ESKİ BİR DOST

144 10 4
                                    

Düşmanını seni küçümsüyorsa küçük olan o dur kendisi küçük olduğu için senide öyle görüyor yada herkesi küçük görüyor düşmanının çok güçlü olması bazen çok iyi bazen çok kötüdür eğer düşmanını yenersen çok güçlü olursun pekiya kaybedersen işte o zaman çok güçsüz yani sıfır olursun düşmanın ya çok iyi oyuncudur yada sen körsündür hayat boyunca düşmanını kendinden büyük gör ama sakın kendini küçümseme kendine güven bu evrende hata dünyada güvenebileceğin tek ve asıl kişi kendindir kendine güvenirsen her şeyi başarırsın başarmak nedir bir ödülmüdür yoksa bir cezamıdır başarmak ne ödüldür ne de cezadır başarmak kendine güvenmektir

Başta dediğim gibi hayat deniz kadar masum okyans kadar acımasızdır ve hayatın içindeki insanlar da okyanus kadar acımasızdır insanlara güvenilirmi? hayır!

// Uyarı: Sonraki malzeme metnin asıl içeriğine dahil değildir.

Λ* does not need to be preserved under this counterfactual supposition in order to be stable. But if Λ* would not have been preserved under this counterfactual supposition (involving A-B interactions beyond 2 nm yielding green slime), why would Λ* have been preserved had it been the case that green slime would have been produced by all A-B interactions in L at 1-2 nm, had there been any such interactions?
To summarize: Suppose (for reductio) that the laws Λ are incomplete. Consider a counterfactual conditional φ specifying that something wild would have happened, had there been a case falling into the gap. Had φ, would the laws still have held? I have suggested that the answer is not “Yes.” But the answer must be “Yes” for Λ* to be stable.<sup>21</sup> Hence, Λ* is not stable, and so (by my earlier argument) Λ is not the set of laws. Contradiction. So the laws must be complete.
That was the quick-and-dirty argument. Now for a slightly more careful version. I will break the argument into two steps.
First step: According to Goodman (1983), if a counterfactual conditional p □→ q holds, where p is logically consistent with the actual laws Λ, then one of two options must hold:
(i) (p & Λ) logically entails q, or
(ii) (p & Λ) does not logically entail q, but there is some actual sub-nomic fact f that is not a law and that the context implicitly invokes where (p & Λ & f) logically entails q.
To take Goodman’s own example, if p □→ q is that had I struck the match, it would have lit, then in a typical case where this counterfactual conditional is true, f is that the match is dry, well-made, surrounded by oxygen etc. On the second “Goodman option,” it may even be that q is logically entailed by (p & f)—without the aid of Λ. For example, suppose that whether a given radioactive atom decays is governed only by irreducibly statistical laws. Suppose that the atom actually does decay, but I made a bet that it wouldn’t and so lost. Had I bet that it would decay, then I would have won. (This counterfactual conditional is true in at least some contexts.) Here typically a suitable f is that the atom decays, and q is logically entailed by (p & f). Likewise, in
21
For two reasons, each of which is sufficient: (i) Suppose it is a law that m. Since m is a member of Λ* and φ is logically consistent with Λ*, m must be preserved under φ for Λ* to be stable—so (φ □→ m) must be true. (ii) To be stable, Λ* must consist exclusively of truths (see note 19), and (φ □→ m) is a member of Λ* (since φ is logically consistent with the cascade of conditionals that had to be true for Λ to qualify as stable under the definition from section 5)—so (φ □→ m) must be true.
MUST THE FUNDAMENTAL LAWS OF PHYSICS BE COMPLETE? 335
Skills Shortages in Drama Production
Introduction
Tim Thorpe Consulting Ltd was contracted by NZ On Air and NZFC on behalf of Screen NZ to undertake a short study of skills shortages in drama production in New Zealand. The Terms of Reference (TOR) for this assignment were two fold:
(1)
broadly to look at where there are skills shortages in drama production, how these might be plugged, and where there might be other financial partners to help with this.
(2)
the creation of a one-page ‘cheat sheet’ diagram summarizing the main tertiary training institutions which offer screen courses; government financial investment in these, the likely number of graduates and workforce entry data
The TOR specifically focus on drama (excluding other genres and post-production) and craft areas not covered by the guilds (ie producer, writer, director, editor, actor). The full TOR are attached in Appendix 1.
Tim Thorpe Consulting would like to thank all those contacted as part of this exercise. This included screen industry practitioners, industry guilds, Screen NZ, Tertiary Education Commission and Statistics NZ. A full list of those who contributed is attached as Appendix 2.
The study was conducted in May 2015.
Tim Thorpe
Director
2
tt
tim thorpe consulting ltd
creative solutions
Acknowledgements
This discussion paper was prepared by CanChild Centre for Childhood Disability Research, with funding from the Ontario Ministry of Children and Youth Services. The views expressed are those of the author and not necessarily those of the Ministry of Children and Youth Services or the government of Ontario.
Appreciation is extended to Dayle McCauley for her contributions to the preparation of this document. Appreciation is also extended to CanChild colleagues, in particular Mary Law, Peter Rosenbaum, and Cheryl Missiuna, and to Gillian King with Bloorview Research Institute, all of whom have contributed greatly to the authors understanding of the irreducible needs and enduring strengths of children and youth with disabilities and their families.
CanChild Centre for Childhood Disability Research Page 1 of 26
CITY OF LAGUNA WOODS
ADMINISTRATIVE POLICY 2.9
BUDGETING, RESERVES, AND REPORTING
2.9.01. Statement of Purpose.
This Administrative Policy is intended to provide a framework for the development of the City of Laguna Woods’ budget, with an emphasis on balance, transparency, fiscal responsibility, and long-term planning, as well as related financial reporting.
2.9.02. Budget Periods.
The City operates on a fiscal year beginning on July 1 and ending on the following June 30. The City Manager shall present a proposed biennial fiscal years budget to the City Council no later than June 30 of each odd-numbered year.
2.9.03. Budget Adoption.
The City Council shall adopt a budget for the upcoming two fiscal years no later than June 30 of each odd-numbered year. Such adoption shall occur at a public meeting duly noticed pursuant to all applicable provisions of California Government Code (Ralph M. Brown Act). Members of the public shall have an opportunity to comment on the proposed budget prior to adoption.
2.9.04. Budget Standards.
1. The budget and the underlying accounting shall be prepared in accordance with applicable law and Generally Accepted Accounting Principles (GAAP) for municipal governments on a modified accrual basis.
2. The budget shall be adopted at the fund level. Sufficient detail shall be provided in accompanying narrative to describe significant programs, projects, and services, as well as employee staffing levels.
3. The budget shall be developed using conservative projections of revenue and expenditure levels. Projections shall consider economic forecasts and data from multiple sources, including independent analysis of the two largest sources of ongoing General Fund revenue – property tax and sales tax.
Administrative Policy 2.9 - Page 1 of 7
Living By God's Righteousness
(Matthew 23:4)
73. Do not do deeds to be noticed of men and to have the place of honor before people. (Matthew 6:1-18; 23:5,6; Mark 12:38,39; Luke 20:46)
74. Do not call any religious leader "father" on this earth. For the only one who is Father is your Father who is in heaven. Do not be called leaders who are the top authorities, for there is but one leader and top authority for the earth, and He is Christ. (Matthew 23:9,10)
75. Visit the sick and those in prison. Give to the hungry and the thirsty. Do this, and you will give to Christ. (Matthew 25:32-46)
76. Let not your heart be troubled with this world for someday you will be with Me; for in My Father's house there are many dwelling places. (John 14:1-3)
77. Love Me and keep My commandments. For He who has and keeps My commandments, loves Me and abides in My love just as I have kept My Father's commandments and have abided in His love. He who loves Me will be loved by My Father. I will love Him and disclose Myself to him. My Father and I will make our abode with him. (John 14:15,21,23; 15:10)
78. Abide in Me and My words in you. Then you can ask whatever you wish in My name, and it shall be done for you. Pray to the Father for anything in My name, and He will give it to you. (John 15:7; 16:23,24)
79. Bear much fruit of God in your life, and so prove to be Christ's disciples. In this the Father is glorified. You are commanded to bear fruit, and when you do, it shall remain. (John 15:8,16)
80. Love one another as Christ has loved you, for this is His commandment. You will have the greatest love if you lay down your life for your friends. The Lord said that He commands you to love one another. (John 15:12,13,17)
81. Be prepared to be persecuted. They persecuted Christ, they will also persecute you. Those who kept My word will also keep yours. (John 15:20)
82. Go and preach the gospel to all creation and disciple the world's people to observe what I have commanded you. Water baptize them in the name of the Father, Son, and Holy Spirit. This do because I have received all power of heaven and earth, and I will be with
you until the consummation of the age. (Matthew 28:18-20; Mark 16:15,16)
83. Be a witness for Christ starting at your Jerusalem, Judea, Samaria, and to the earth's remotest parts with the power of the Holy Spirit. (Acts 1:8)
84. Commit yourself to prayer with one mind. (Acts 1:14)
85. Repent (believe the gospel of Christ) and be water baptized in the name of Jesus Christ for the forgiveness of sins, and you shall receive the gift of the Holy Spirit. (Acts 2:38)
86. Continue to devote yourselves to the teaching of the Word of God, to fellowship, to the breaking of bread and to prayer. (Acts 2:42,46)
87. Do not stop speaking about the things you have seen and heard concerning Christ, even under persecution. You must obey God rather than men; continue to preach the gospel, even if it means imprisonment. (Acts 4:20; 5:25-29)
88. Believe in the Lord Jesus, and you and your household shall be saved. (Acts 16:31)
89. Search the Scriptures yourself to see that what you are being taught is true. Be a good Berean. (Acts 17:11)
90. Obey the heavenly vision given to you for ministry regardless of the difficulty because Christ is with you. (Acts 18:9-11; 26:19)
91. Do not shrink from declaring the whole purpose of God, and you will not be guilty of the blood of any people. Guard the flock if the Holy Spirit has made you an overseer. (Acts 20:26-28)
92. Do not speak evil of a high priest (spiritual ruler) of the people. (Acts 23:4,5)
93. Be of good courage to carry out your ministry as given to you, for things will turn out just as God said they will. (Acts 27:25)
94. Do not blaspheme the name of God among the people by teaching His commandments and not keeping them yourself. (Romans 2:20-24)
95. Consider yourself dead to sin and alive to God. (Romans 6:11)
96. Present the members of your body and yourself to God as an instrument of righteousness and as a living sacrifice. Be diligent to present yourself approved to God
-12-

Kutunun içindeki yılana baktım göz devirdim elim ile kutuyu yere itim
Tam o sırada kapı çaldı hızlı adımlar ile kapıya yürüdüm kapıyı açtım elinde bir kaç kağıt poşet ile duran savaşa baktım arkamı döndüm koltuğa doğru yürürken savaş'da kapıyı kapatıp arkamdan geliyordu

Koltugun karşısında duran yatağa oturdum savaş da koltuğa oturdu "hadi gidelim" dedi bana bakarak. heyecanlıyımışım gibi savaşa baktım "bu gün kargo ile senin arkadaşını bana yolladılar" dedim savaş ne diyorsun der gibi kaşlarını çatı ve bana baktı ayağı kalktım yatağın yan tarafına geçtim yere egildim ve yerde duran ölü yılanı elime aldım ve savaşa döndüm "bige bu ne" dedi bana tiskinerek bakarken "a senin türünden degilmi pardon" dedim ve güldüm savaş gözlerini büyütü ve  of çekti

Yatağın üzerinde duran hiç açılmamış telefon paketini hızla açtım komidinin üzerinde duran sim kartını aldım ve telefona taktım "diğer telefonuna ne oldu" dedi telefonu kapatım ve savaşa döndüm "yedim onu ben" dedim ve güldüm savaş deli der gibi elini saladı

sonra kapı çaldı "bu günde kapımı çalan çalana" dedim ve hızla kapıya yürüdüm kapıyı açtığımda mahkeme duvarı gibi bir yüz ve onun aksine şekerci dükanı gibi duran yüzlerle yani selin ve hakanla karşı karşıya geldim selin beyaz derin gögüs dekolteli bir elbise giymişti yüzü gülüyordu hakan arkada somurtmuştu
Selin içeri girdi hakan hala kapıdayken "kıskançlıktan yüzün bordo olmuş" güldüm hakan göz devirdi ve içeri girdi kapıyı kapatıp bende içeri girdim

"Hadi gidelim niye oturdunuz" telefonumu yatağın üzerinden aldım hepsi ayağı kalktı selin önde hakan da onun arkasından bizde yürüdük

Koridorda yürürken savaş önümdeydi savaşın muazzam ve eşit şekilde dağılmış olan saçlarını hızla bozdum ve savaşın önüne geçtim hakan ve selin çoktan aşağı inmişti ve koridorda kimse yoktu bu yüzden rahat bir şekilde çocuk gibi davrana biliyordum.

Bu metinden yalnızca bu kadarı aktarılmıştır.